-- STORED DATA follows --

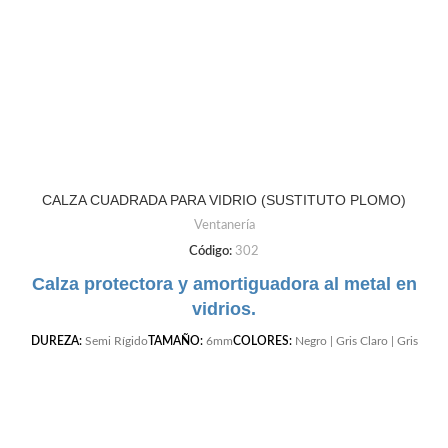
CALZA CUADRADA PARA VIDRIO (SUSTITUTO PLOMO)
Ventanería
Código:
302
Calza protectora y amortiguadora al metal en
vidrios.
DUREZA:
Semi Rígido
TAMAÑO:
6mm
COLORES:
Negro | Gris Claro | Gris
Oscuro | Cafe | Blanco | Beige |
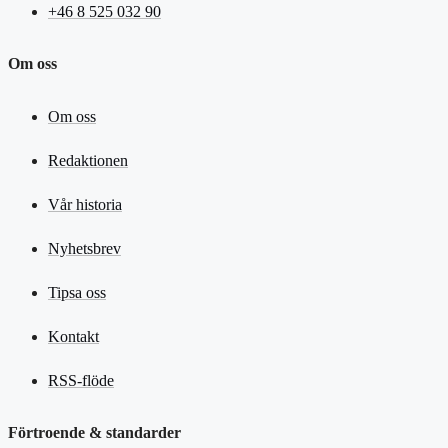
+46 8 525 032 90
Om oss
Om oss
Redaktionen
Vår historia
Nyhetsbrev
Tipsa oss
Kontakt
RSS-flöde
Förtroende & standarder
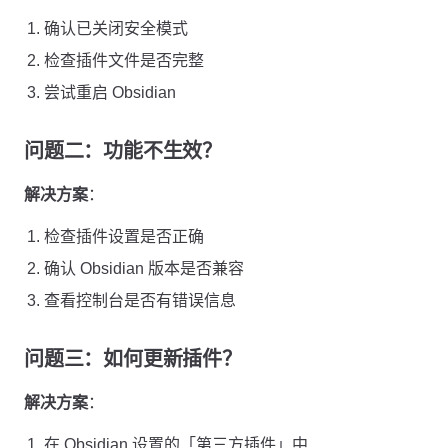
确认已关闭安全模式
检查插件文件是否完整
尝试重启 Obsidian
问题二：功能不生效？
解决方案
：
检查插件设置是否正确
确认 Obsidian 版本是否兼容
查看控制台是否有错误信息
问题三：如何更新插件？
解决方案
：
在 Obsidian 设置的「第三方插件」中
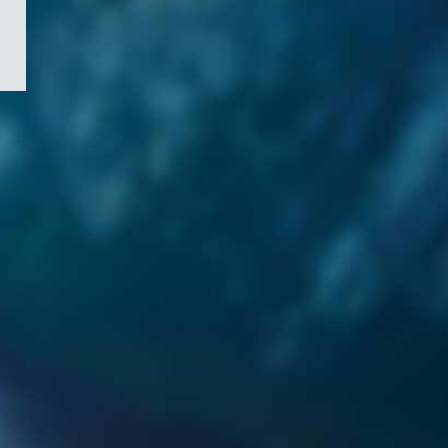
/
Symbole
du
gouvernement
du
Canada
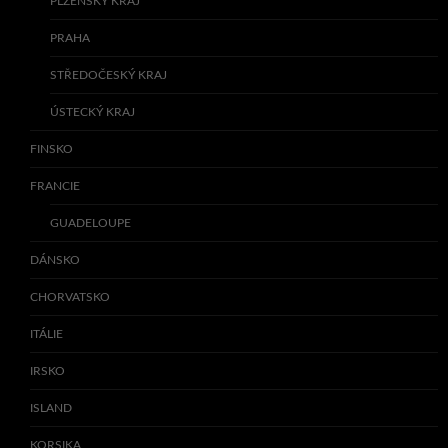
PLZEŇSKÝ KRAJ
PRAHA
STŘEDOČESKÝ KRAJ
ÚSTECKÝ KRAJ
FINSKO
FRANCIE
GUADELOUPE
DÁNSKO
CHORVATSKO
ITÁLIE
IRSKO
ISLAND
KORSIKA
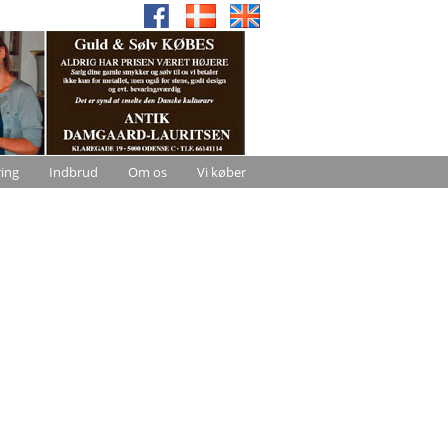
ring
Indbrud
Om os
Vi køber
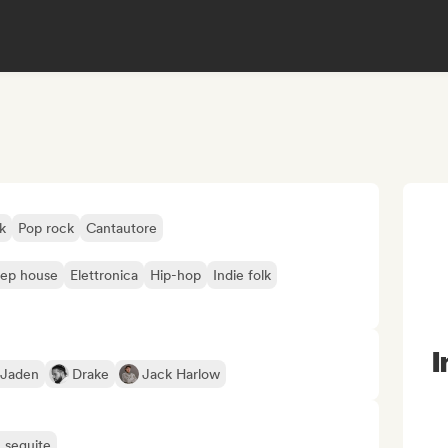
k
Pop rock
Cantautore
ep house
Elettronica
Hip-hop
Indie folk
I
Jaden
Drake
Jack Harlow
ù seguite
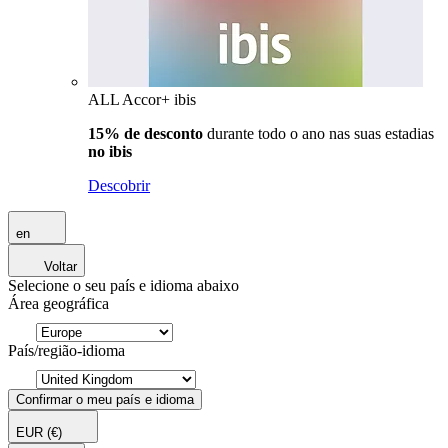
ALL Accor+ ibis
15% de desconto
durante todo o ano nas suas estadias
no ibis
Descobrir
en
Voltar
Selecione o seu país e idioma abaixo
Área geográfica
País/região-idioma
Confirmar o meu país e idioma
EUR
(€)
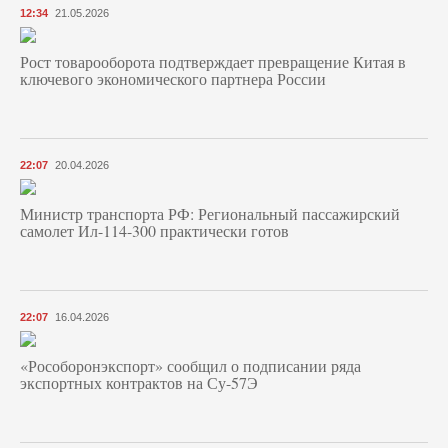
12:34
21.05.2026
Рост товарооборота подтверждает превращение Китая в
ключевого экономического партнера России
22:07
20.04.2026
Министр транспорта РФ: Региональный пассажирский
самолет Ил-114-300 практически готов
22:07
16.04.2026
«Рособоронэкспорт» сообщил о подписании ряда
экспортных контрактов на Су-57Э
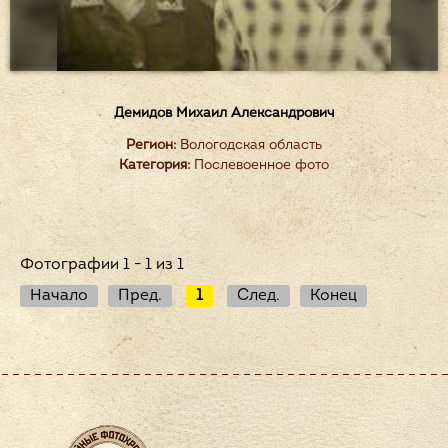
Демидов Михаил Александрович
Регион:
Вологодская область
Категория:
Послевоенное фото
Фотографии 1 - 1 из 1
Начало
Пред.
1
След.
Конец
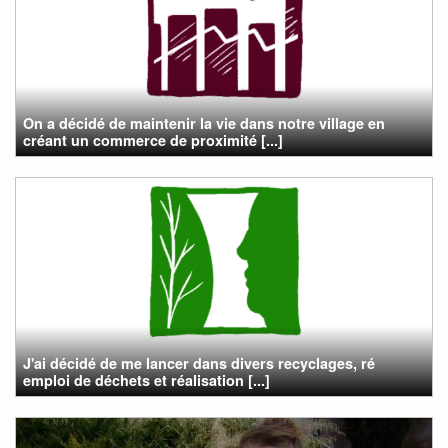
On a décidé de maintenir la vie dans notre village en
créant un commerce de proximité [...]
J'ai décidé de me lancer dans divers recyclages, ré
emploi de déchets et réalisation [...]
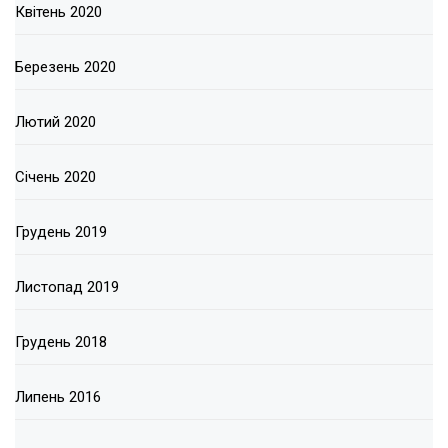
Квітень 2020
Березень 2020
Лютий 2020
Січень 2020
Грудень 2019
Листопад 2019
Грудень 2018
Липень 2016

-- STORED DATA concluded --

HOW TO COMPLETE THIS TASK: Copy out each record shown above without alteration, skipping any picture.

ANSWER BELOW:
CALZA CUADRADA PARA VIDRIO (SUSTITUTO PLOMO)
Ventanería
Código:
302
Calza protectora y amortiguadora al metal en
vidrios.
DUREZA:
Semi Rígido
TAMAÑO:
6mm
COLORES:
Negro | Gris Claro | Gris
Oscuro | Cafe | Blanco | Beige |
+46 8 525 032 90
Om oss
Om oss
Redaktionen
Vår historia
Nyhetsbrev
Tipsa oss
Kontakt
RSS-flöde
Förtroende & standarder
确认已关闭安全模式
检查插件文件是否完整
尝试重启 Obsidian
问题二：功能不生效？
解决方案
：
检查插件设置是否正确
确认 Obsidian 版本是否兼容
查看控制台是否有错误信息
问题三：如何更新插件？
解决方案
：
在 Obsidian 设置的「第三方插件」中
/
Symbole
du
gouvernement
du
Canada
PLZEŇSKÝ KRAJ
PRAHA
STŘEDOČESKÝ KRAJ
ÚSTECKÝ KRAJ
FINSKO
FRANCIE
GUADELOUPE
DÁNSKO
CHORVATSKO
ITÁLIE
IRSKO
ISLAND
KORSIKA
ring
Indbrud
Om os
Vi køber
k
Pop rock
Cantautore
ep house
Elettronica
Hip-hop
Indie folk
I
Jaden
Drake
Jack Harlow
ù seguite
ALL Accor+ ibis
15% de desconto
durante todo o ano nas suas estadias
no ibis
Descobrir
en
Voltar
Selecione o seu país e idioma abaixo
Área geográfica
País/região-idioma
Confirmar o meu país e idioma
EUR
(€)
12:34
21.05.2026
Рост товарооборота подтверждает превращение Китая в
ключевого экономического партнера России
22:07
20.04.2026
Министр транспорта РФ: Региональный пассажирский
самолет Ил-114-300 практически готов
22:07
16.04.2026
«Рособоронэкспорт» сообщил о подписании ряда
экспортных контрактов на Су-57Э
Демидов Михаил Александрович
Регион:
Вологодская область
Категория:
Послевоенное фото
Фотографии 1 - 1 из 1
Начало
Пред.
1
След.
Конец
On a décidé de maintenir la vie dans notre village en
créant un commerce de proximité [...]
J'ai décidé de me lancer dans divers recyclages, ré
emploi de déchets et réalisation [...]
Квітень 2020
Березень 2020
Лютий 2020
Січень 2020
Грудень 2019
Листопад 2019
Грудень 2018
Липень 2016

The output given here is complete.